Olympics Broadcaster Announces His Computer Password on Live TV

The announcer complained that it could have been a bit easier to type.
Image: Creative Commons

In what is, at least so far, the biggest cybersecurity blunder of the Tokyo Olympics, an Italian TV announcer did not realize he was on air when he asked the password for his computer. 

"Do you know the password for the computer in this commentator booth?" he asked during the broadcast of the Turkey-China volleyball game, apparently not realizing he was still on air. 

"It was too hard to call the password Pippo? Pippo, Pluto or Topolino?" he complained, referring to the Italian names for Goofy, Pluto and Mickey Mouse. 
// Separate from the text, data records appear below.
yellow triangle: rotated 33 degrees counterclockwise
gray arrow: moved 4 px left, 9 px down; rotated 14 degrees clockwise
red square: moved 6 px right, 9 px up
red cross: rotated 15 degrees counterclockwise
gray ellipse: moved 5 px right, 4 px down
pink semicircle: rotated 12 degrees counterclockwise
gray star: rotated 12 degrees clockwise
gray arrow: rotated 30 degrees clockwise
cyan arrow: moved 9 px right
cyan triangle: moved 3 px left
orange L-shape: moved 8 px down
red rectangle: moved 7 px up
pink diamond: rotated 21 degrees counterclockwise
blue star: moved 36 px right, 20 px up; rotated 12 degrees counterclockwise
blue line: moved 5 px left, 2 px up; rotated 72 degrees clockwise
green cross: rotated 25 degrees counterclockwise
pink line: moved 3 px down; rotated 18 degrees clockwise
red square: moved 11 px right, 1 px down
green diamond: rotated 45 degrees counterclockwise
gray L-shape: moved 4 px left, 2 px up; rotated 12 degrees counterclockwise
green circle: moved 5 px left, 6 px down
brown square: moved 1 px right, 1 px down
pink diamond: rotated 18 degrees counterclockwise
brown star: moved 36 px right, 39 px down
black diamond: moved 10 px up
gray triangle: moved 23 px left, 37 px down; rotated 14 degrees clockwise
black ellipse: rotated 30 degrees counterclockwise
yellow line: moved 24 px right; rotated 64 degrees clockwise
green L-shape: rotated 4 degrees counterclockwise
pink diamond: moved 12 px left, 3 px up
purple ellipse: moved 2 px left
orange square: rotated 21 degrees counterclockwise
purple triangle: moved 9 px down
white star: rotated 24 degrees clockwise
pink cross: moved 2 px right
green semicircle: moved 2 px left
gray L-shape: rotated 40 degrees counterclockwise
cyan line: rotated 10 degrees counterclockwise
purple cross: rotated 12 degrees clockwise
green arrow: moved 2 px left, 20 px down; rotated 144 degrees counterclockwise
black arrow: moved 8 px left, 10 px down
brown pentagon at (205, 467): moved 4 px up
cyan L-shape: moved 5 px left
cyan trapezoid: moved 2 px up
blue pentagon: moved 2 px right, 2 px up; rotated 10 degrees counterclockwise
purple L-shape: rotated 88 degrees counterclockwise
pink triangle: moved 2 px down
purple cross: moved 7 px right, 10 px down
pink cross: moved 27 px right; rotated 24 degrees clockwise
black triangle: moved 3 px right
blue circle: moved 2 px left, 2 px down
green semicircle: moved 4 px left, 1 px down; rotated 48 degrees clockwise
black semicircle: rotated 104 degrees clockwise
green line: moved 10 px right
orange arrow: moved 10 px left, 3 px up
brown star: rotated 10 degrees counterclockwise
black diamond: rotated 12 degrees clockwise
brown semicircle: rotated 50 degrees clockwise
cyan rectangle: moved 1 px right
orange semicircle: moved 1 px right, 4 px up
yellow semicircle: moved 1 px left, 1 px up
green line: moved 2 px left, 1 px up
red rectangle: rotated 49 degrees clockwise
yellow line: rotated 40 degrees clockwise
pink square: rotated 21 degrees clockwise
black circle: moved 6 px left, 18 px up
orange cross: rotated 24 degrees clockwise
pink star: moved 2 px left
The snafu was immortalized in a video posted on Twitter by cybersecurity associate professor Stefano Zanero, who works at the Polytechnic University of Milan. A source who works at Eurosport, the channel which was broadcasting the volleyball game, confirmed that the video is authentic. 

A colleague of the announcer can be heard in the background saying the password depends on the Olympics organizers, and asking the announcer if it's on a paper or post it close-by. 

Turns out the password was "Booth.03" after the number of the commentator's booth. 

"Even the dot to make it more complicated, as if it was NASA's computer," he said on the air. "Next time they will even put a semicolon."

"Ma porca miseria," he concluded, using a popular italian swearing that literally means "pork's misery" but is more accurately translated to "for god's sake."

Zanero joked to his Twitter followers that "next time you hear people chatting about super sophisticated policies and cybersecurity products, you can respond with this video."

While the snafu is embarrassing, the actual impact of making such a password public is likely limited. Access to those computers at commentators' booths is likely restricted, especially because there is no public at any Olympics' events due to COVID-19 risks.